Editor's note: William J. Bennett is the Washington fellow of the Claremont Institute. He was U.S. secretary of education from 1985 to 1988 and was director of the Office of National Drug Control Policy under President George H.W. Bush.
(CNN) -- As a conservative Republican, I've long been critical of many of President Barack Obama's policies and personnel picks.
Since the first day of his administration, I think most of the president's policies have been harmful and most of his personnel have not served him well, leading to a lot of mistakes and amateur judgment -- especially in foreign policy.
Even before he was elected, as further confirmed by the major recent essay on Obama's foreign policy in The New Yorker, Obama never had an "especially profound grasp of foreign affairs." Indeed, one of my concerns during the campaign was that the presidency was too important for on-the-job training. But I never subscribed to the view that the presidency was too big a job for one man -- especially if the president had a coherent world view and would be surrounded by a good team of advisers. This week, that team was just made better.
Leon Panetta being nominated as secretary of defense is a wise choice, while Gen. David Petraeus replacing Panetta at the CIA should comfort the right and left, alike, and help bring some common-sense and control to a still divided intelligence apparatus.
Panetta is a genuinely decent man, and Petraeus is a hero, especially in his resolve through the worst of times in post-Saddam Hussein Iraq.

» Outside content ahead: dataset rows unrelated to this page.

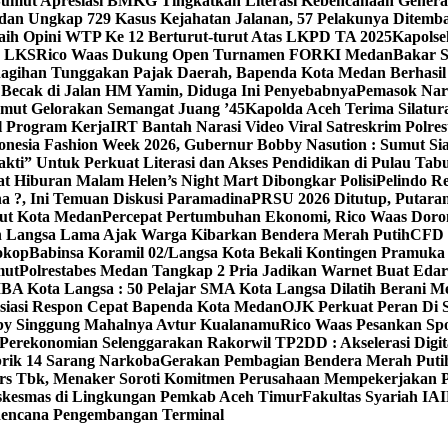
umut Apresiasi BMKG Tingkatkan Literasi Kebencanaan Gener
edan Ungkap 729 Kasus Kejahatan Jalanan, 57 Pelakunya Ditemb
ih Opini WTP Ke 12 Berturut-turut Atas LKPD TA 2025
Kapolse
n LKS
Rico Waas Dukung Open Turnamen FORKI Medan
Bakar 
agihan Tunggakan Pajak Daerah, Bapenda Kota Medan Berhasil T
 Becak di Jalan HM Yamin, Diduga Ini Penyebabnya
Pemasok Nar
mut Gelorakan Semangat Juang ’45
Kapolda Aceh Terima Silatu
l Program Kerja
IRT Bantah Narasi Video Viral Satreskrim Polr
nesia Fashion Week 2026, Gubernur Bobby Nasution : Sumut Sia
i” Untuk Perkuat Literasi dan Akses Pendidikan di Pulau Tab
at Hiburan Malam Helen’s Night Mart Dibongkar Polisi
Pelindo R
a ?, Ini Temuan Diskusi Paramadina
PRSU 2026 Ditutup, Putaran
dut Kota Medan
Percepat Pertumbuhan Ekonomi, Rico Waas Dor
h Langsa Lama Ajak Warga Kibarkan Bendera Merah Putih
CFD L
Lokop
Babinsa Koramil 02/Langsa Kota Bekali Kontingen Pramuka 
mut
Polrestabes Medan Tangkap 2 Pria Jadikan Warnet Buat Eda
BA Kota Langsa : 50 Pelajar SMA Kota Langsa Dilatih Berani Me
esiasi Respon Cepat Bapenda Kota Medan
OJK Perkuat Peran Di 
by Singgung Mahalnya Avtur Kualanamu
Rico Waas Pesankan Spo
Perekonomian Selenggarakan Rakorwil TP2DD : Akselerasi Digit
brik 14 Sarang Narkoba
Gerakan Pembagian Bendera Merah Putih
rs Tbk, Menaker Soroti Komitmen Perusahaan Mempekerjakan Pe
Puskesmas di Lingkungan Pemkab Aceh Timur
Fakultas Syariah IAI
 Rencana Pengembangan Terminal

The return of Ryan Crocker to Afghanistan is also good news for the same reasons. It is good to see several on the right also praise these appointments, as Bing West and Pete Hoekstra, among others, have done.
Save for a few exceptions where he has been too solicitous of the Islamist grievance against the U.S. and Israel, Petraeus has usually kept his counsel about public policy. It will now be good to hear him out more fully in open testimony and question him at length about his larger political and policy views.

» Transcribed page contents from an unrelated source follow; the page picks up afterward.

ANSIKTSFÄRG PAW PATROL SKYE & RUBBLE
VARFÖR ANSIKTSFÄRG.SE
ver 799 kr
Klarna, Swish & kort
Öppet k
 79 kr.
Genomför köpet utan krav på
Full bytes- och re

Having made these appointments, however, is not the same as having changed or made sense of policy. It is a hopeful beginning, but success is not foreordained and there are several important questions that will need to be dealt with from both defense and intelligence agencies.
First, and most important: Afghanistan. As a senator and a candidate for president, Obama made much of the issue that not enough attention or resources were being spent on Afghanistan. His view was Iraq was the wrong war while Afghanistan was the right one.

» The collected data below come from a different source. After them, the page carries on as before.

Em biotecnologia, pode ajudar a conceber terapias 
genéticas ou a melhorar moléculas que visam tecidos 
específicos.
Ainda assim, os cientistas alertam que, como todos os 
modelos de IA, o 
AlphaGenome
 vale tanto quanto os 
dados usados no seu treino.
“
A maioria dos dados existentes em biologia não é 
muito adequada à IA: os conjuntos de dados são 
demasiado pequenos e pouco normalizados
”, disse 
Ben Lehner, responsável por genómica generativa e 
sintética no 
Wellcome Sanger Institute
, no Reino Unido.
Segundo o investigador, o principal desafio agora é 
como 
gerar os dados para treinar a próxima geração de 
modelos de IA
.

It is ironic that today, after all these years of political recrimination over the decision to go into Iraq (and how it may or may not have distracted us from Afghanistan), Iraq seems to have been the easier country to deal with, to liberate and to pacify (as pacification goes in the Middle East). Today, there seem to be no good answers for how to resolve our current efforts or the endgame in Afghanistan. And, indeed, just a month ago, a large majority of the American people (64%) said the war in Afghanistan was not even worth fighting.
Second: Intelligence. We have been plagued, not only since 9/11 but before, with a degraded field quality of intelligence in some of the hottest spots in the world. Faulty intelligence has led to us missing warning signs and threats, and it has led us to bad facts as we look and have looked prospectively at other countries. Ideally, someone as used to hard data and analysis as Petraeus is will finally address and reverse these problems.
Additionally, there is the accelerated problem of intelligence leaks. Obama has actually been more aggressive in going after leakers within his administration than any previous administration, but, inexplicably, just this week the Obama administration dropped a case against a self-confessed classified intelligence leaker from within the George W. Bush administration.
Those who have violated their nondisclosure agreements and leaked classified information (be they in the Justice Department or in our intelligence agencies) broke the law and, in several cases, they have harmed our war efforts. Unless and until a message is sent about this by a serious prosecution of those who have taken war policy into their own hands, we will receive see only more of this -- not less.
There is still a lot of work to do on our battlefields and in the larger war against America's enemies. This week's appointments are one good step toward getting that work done right.
The opinions expressed in this commentary are solely those of William Bennett.